### EXERCISE
Look for the line that has "Rate Without Touching the" in the material below; please repeat it and every line after it, exactly, up to and including the line that has "INFORMATION", and nothing else.

### MATERIAL TO PROCESS
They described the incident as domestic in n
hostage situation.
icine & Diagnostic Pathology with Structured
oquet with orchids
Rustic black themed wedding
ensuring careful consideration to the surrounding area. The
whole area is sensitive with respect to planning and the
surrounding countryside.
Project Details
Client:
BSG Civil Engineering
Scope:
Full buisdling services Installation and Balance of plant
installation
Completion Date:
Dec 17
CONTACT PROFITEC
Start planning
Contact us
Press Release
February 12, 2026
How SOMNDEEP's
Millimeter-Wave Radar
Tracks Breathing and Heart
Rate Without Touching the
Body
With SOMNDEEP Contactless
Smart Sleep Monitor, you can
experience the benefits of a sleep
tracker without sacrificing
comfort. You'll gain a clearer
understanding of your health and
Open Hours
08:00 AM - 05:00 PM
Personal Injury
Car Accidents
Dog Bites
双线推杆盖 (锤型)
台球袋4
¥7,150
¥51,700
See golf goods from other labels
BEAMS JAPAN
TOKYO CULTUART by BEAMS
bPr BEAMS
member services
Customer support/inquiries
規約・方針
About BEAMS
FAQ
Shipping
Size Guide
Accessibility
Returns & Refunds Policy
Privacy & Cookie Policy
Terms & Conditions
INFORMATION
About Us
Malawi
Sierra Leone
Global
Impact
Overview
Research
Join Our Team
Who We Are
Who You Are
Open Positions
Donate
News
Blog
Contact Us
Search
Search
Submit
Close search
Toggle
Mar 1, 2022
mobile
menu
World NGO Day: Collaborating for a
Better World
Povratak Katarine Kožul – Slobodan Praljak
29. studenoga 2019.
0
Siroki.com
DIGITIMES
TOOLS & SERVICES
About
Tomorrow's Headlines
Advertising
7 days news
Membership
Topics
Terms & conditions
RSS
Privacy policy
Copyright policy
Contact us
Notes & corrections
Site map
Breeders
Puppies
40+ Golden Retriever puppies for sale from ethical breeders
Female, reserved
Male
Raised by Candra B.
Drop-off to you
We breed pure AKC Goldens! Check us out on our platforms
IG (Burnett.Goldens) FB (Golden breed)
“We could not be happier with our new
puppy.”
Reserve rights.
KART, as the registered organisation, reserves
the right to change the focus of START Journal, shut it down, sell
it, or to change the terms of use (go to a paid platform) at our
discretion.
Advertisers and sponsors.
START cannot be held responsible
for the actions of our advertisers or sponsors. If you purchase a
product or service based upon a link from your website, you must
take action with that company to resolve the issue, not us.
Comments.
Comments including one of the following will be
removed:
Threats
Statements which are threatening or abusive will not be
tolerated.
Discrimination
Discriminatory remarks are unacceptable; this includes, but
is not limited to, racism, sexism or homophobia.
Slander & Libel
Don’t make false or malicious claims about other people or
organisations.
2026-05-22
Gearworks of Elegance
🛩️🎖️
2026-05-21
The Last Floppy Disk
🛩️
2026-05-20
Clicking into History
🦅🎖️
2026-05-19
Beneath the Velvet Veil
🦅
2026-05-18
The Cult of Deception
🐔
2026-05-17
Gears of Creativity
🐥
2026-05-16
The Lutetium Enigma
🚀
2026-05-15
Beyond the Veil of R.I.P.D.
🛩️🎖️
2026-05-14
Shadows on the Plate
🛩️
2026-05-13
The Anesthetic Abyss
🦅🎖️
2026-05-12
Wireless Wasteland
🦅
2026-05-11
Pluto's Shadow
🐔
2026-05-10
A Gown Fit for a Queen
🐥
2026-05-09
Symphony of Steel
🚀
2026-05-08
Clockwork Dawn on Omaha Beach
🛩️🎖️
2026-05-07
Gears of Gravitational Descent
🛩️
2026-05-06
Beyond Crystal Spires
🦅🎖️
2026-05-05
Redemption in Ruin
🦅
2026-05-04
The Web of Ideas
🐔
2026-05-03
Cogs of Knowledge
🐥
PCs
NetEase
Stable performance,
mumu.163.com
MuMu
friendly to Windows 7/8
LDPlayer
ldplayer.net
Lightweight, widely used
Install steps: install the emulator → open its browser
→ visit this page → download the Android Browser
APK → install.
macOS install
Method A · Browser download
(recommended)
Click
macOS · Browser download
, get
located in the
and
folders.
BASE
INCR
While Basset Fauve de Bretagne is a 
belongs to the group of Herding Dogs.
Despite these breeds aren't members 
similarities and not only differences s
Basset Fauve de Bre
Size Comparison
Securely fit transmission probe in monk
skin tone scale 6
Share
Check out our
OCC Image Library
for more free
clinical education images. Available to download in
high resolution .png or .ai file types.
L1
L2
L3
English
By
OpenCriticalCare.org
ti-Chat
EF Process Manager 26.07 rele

### TASK RESULT
Rate Without Touching the
Body
With SOMNDEEP Contactless
Smart Sleep Monitor, you can
experience the benefits of a sleep
tracker without sacrificing
comfort. You'll gain a clearer
understanding of your health and
Open Hours
08:00 AM - 05:00 PM
Personal Injury
Car Accidents
Dog Bites
双线推杆盖 (锤型)
台球袋4
¥7,150
¥51,700
See golf goods from other labels
BEAMS JAPAN
TOKYO CULTUART by BEAMS
bPr BEAMS
member services
Customer support/inquiries
規約・方針
About BEAMS
FAQ
Shipping
Size Guide
Accessibility
Returns & Refunds Policy
Privacy & Cookie Policy
Terms & Conditions
INFORMATION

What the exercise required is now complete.